幼なじみの評判も、今回の件で貴族社会に知れ渡った。
もはや、まともな縁談は望めないだろう。
結局、この先も彼のそばにしがみつくしかない。
子息のことはともかく、わが子の命がかかっている伯爵家当主のやつれた様子には、さすがのイオニーア様も見かねたのだろう。

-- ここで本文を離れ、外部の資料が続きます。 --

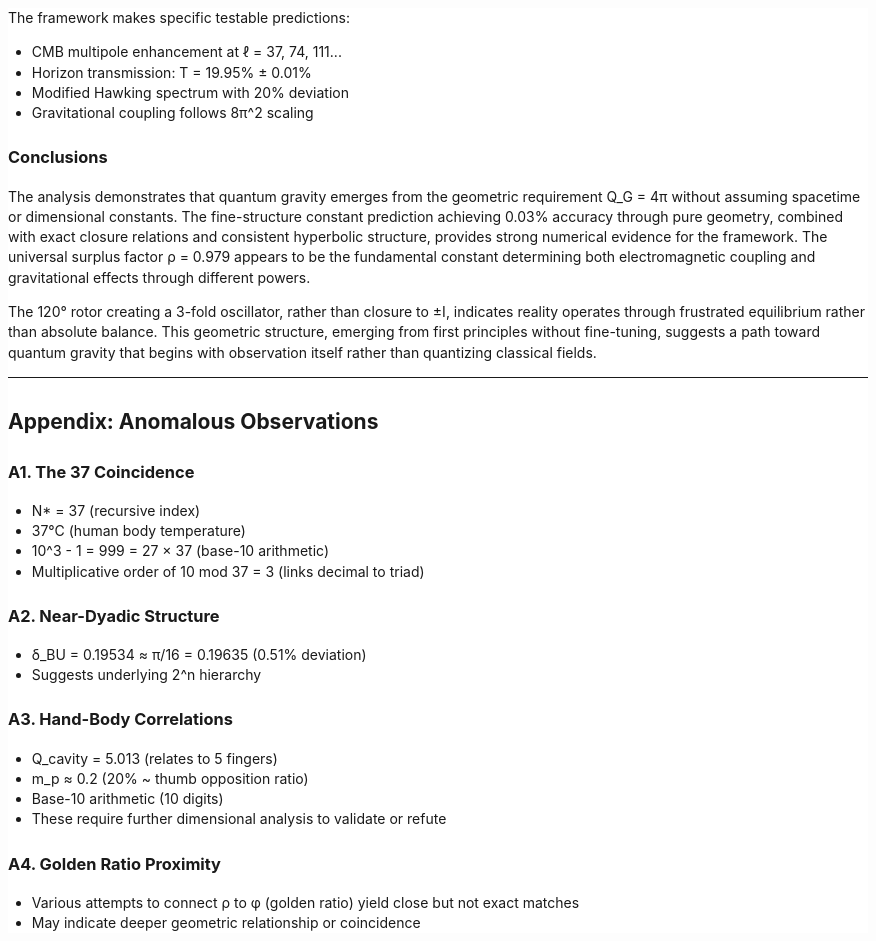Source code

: The framework makes specific testable predictions:
- CMB multipole enhancement at ℓ = 37, 74, 111...
- Horizon transmission: T = 19.95% ± 0.01%
- Modified Hawking spectrum with 20% deviation
- Gravitational coupling follows 8π^2 scaling

### Conclusions

The analysis demonstrates that quantum gravity emerges from the geometric requirement Q_G = 4π without assuming spacetime or dimensional constants. The fine-structure constant prediction achieving 0.03% accuracy through pure geometry, combined with exact closure relations and consistent hyperbolic structure, provides strong numerical evidence for the framework. The universal surplus factor ρ = 0.979 appears to be the fundamental constant determining both electromagnetic coupling and gravitational effects through different powers.

The 120° rotor creating a 3-fold oscillator, rather than closure to ±I, indicates reality operates through frustrated equilibrium rather than absolute balance. This geometric structure, emerging from first principles without fine-tuning, suggests a path toward quantum gravity that begins with observation itself rather than quantizing classical fields.

---

## Appendix: Anomalous Observations

### A1. The 37 Coincidence
- N* = 37 (recursive index)
- 37°C (human body temperature)
- 10^3 - 1 = 999 = 27 × 37 (base-10 arithmetic)
- Multiplicative order of 10 mod 37 = 3 (links decimal to triad)

### A2. Near-Dyadic Structure
- δ_BU = 0.19534 ≈ π/16 = 0.19635 (0.51% deviation)
- Suggests underlying 2^n hierarchy

### A3. Hand-Body Correlations
- Q_cavity = 5.013 (relates to 5 fingers)
- m_p ≈ 0.2 (20% ~ thumb opposition ratio)
- Base-10 arithmetic (10 digits)
- These require further dimensional analysis to validate or refute

### A4. Golden Ratio Proximity
- Various attempts to connect ρ to φ (golden ratio) yield close but not exact matches
- May indicate deeper geometric relationship or coincidence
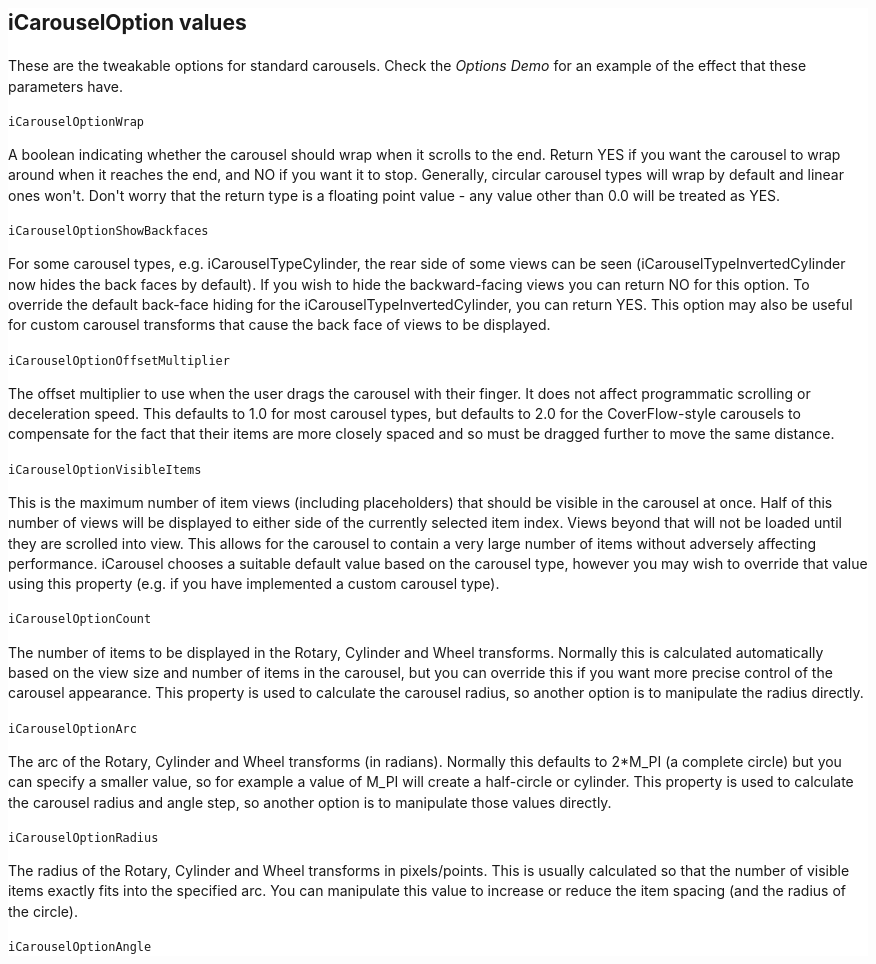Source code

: 
iCarouselOption values
----------------------------

These are the tweakable options for standard carousels. Check the *Options Demo* for an example of the effect that these parameters have.

    iCarouselOptionWrap
    
A boolean indicating whether the carousel should wrap when it scrolls to the end. Return YES if you want the carousel to wrap around when it reaches the end, and NO if you want it to stop. Generally, circular carousel types will wrap by default and linear ones won't. Don't worry that the return type is a floating point value - any value other than 0.0 will be treated as YES.

    iCarouselOptionShowBackfaces
    
For some carousel types, e.g. iCarouselTypeCylinder, the rear side of some views can be seen (iCarouselTypeInvertedCylinder now hides the back faces by default). If you wish to hide the backward-facing views you can return NO for this option. To override the default back-face hiding for the iCarouselTypeInvertedCylinder, you can return YES. This option may also be useful for custom carousel transforms that cause the back face of views to be displayed.

    iCarouselOptionOffsetMultiplier
    
The offset multiplier to use when the user drags the carousel with their finger. It does not affect programmatic scrolling or deceleration speed. This defaults to 1.0 for most carousel types, but defaults to 2.0 for the CoverFlow-style carousels to compensate for the fact that their items are more closely spaced and so must be dragged further to move the same distance.

	iCarouselOptionVisibleItems
	
This is the maximum number of item views (including placeholders) that should be visible in the carousel at once. Half of this number of views will be displayed to either side of the currently selected item index. Views beyond that will not be loaded until they are scrolled into view. This allows for the carousel to contain a very large number of items without adversely affecting performance. iCarousel chooses a suitable default value based on the carousel type, however you may wish to override that value using this property (e.g. if you have implemented a custom carousel type).

	iCarouselOptionCount
	
The number of items to be displayed in the Rotary, Cylinder and Wheel transforms. Normally this is calculated automatically based on the view size and number of items in the carousel, but you can override this if you want more precise control of the carousel appearance. This property is used to calculate the carousel radius, so another option is to manipulate the radius directly.

    iCarouselOptionArc
    
The arc of the Rotary, Cylinder and Wheel transforms (in radians). Normally this defaults to 2*M_PI (a complete circle) but you can specify a smaller value, so for example a value of M_PI will create a half-circle or cylinder. This property is used to calculate the carousel radius and angle step, so another option is to manipulate those values directly.
    
    iCarouselOptionRadius
    
The radius of the Rotary, Cylinder and Wheel transforms in pixels/points. This is usually calculated so that the number of visible items exactly fits into the specified arc. You can manipulate this value to increase or reduce the item spacing (and the radius of the circle).
    
	iCarouselOptionAngle
	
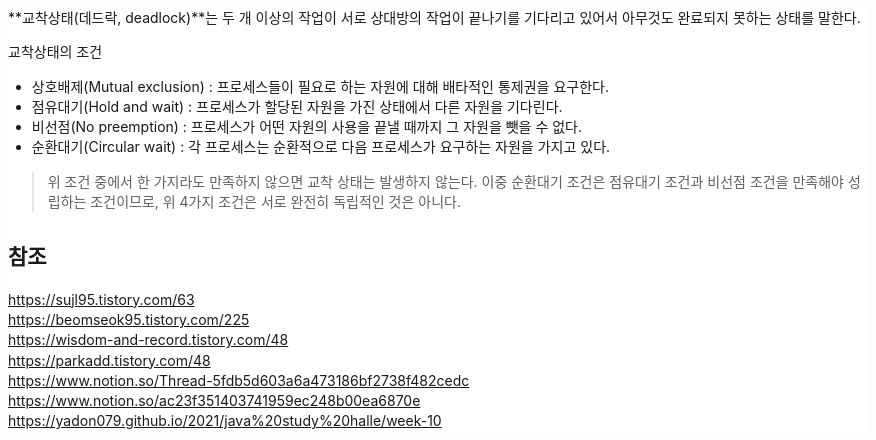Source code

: **교착상태(데드락, deadlock)**는 두 개 이상의 작업이 서로 상대방의 작업이 끝나기를 기다리고 있어서 아무것도 완료되지 못하는 상태를 말한다.

교착상태의 조건
- 상호배제(Mutual exclusion) : 프로세스들이 필요로 하는 자원에 대해 배타적인 통제권을 요구한다.
- 점유대기(Hold and wait) : 프로세스가 할당된 자원을 가진 상태에서 다른 자원을 기다린다.
- 비선점(No preemption) : 프로세스가 어떤 자원의 사용을 끝낼 때까지 그 자원을 뺏을 수 없다.
- 순환대기(Circular wait) : 각 프로세스는 순환적으로 다음 프로세스가 요구하는 자원을 가지고 있다.
  
> 위 조건 중에서 한 가지라도 만족하지 않으면 교착 상태는 발생하지 않는다. 이중 순환대기 조건은 점유대기 조건과 비선점 조건을 만족해야 성립하는 조건이므로, 위 4가지 조건은 서로 완전히 독립적인 것은 아니다.

## 참조
<https://sujl95.tistory.com/63>  
<https://beomseok95.tistory.com/225>  
<https://wisdom-and-record.tistory.com/48>  
<https://parkadd.tistory.com/48>  
<https://www.notion.so/Thread-5fdb5d603a6a473186bf2738f482cedc>  
<https://www.notion.so/ac23f351403741959ec248b00ea6870e>  
<https://yadon079.github.io/2021/java%20study%20halle/week-10>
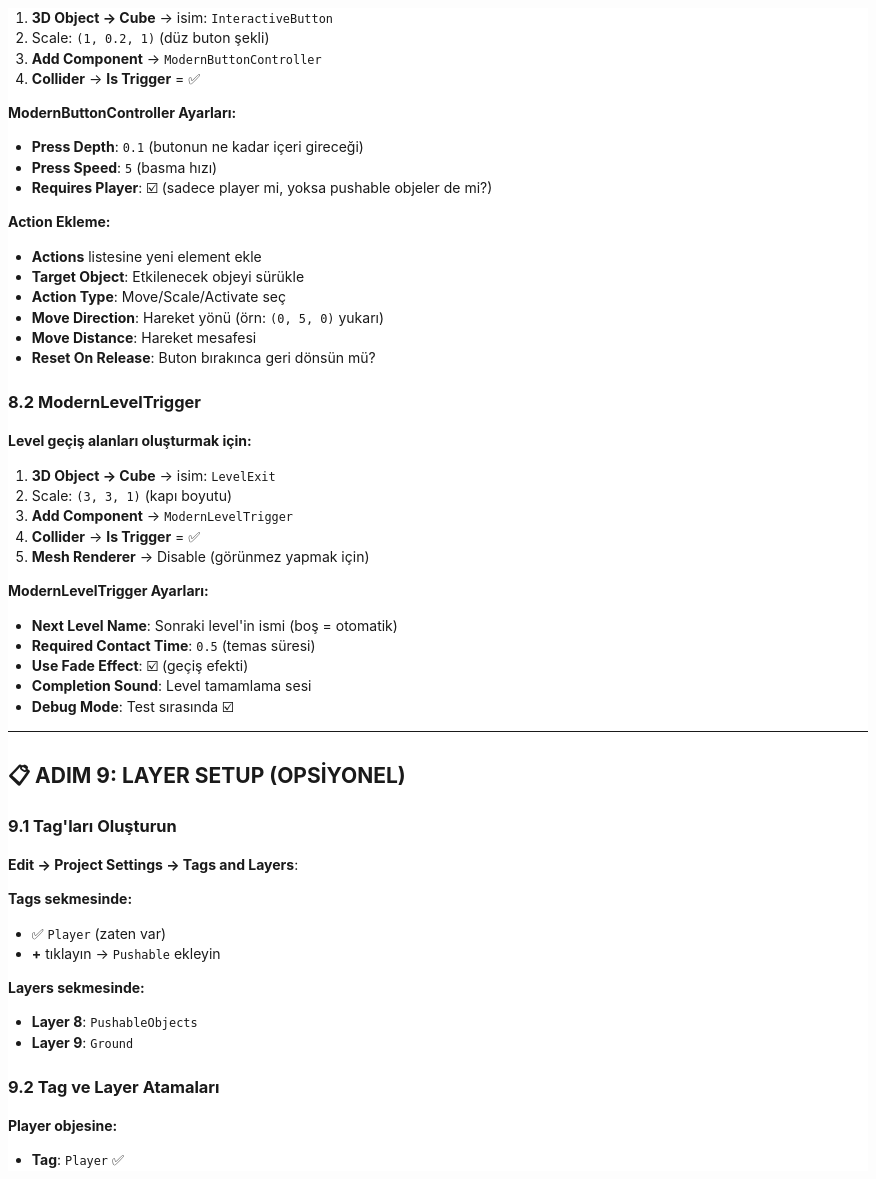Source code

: 1. **3D Object → Cube** → isim: `InteractiveButton`
2. Scale: `(1, 0.2, 1)` (düz buton şekli)
3. **Add Component** → `ModernButtonController`
4. **Collider** → **Is Trigger** = ✅

**ModernButtonController Ayarları:**
- **Press Depth**: `0.1` (butonun ne kadar içeri gireceği)
- **Press Speed**: `5` (basma hızı)
- **Requires Player**: ☑️ (sadece player mi, yoksa pushable objeler de mi?)

**Action Ekleme:**
- **Actions** listesine yeni element ekle
- **Target Object**: Etkilenecek objeyi sürükle
- **Action Type**: Move/Scale/Activate seç
- **Move Direction**: Hareket yönü (örn: `(0, 5, 0)` yukarı)
- **Move Distance**: Hareket mesafesi
- **Reset On Release**: Buton bırakınca geri dönsün mü?

### 8.2 ModernLevelTrigger
**Level geçiş alanları oluşturmak için:**

1. **3D Object → Cube** → isim: `LevelExit`
2. Scale: `(3, 3, 1)` (kapı boyutu)
3. **Add Component** → `ModernLevelTrigger`
4. **Collider** → **Is Trigger** = ✅
5. **Mesh Renderer** → Disable (görünmez yapmak için)

**ModernLevelTrigger Ayarları:**
- **Next Level Name**: Sonraki level'in ismi (boş = otomatik)
- **Required Contact Time**: `0.5` (temas süresi)
- **Use Fade Effect**: ☑️ (geçiş efekti)
- **Completion Sound**: Level tamamlama sesi
- **Debug Mode**: Test sırasında ☑️

---

## 📋 ADIM 9: LAYER SETUP (OPSİYONEL)

### 9.1 Tag'ları Oluşturun
**Edit → Project Settings → Tags and Layers**:

**Tags sekmesinde:**
- ✅ `Player` (zaten var)
- **+** tıklayın → `Pushable` ekleyin

**Layers sekmesinde:**
- **Layer 8**: `PushableObjects`
- **Layer 9**: `Ground`

### 9.2 Tag ve Layer Atamaları

**Player objesine:**
- **Tag**: `Player` ✅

イオニーア様が、ため息をつきながら魔力を吸収する魔道具を作った。
だが、その魔道具は――吸収するたびに激しい痛みが走るという。
「いい罰ですよ」
私は小さく笑った。
◇◇◇◇◇◇◇◇◇
私パンジー・マリーゴールドは恐縮しながら椅子に座っていた。
憧れであり、恋焦がれていた大魔導士イオニーアが目の前にいる。
本当ならとても楽しい時間だったはずなのだが・・・・
「パンジー、あなたは子息の魔力多過症を見抜けませんでしたね。魔力は有用なもの。ですが、有用であっても多すぎれば害となる。これはすべてに通用することです」
「はい・・・・、仰る通りです」
私は返す言葉も無かった。
今回の失態――それは、興味のあるものしか見ようとしなかったことだ。
魔力の巡りばかりに気を取られ、それが身体にどう影響を及ぼすかまで、考えが及ばなかった。
まさか、魔力が多すぎて、なんて。
「興味のあることしか見ない。それがあなたの欠点よ。以前にも言いましたね」
厳しくも温かい指導を受けた。
見放されないように、もっと学ばなくちゃ。
せめて、次はイオニーア様を失望させないように。
◇◇◇◇◇◇◇◇◇
一方、そのころ。
グリーンは、パンジーの護衛騎士に声をかけた。
「貴方ですよね?マリーゴールド公爵家に拾われて護衛騎士を務めるまでになったという元孤児は?」
「そして功績を立て続け、いまや、侯爵位まで得ているとか」
「・・・・よくご存じで」
「イオニアが教えてくれました」
「イオニア、ああ、イオニーア様のことですか。ふふ。あの方には何も隠せないですね」
護衛騎士は苦笑いを浮かべた。
その時、
「何やってるの?行くわよ」
イオニアからの説教を終えたパンジー・マリーゴールド様が護衛騎士に声をかける。
「すみません。グリーン様、私はこれで」
頭を下げ、パンジーの元へ向かう。
グリーンはそのやり取りを好ましく眺めていた。
パンジーが、屋敷を出るとき、
「うぎゃーーー!!」
魔力を吸い取られる激痛に、子息の絶叫が屋敷に響いた。
そのそばには、げっそりした表情の幼なじみの女がいた。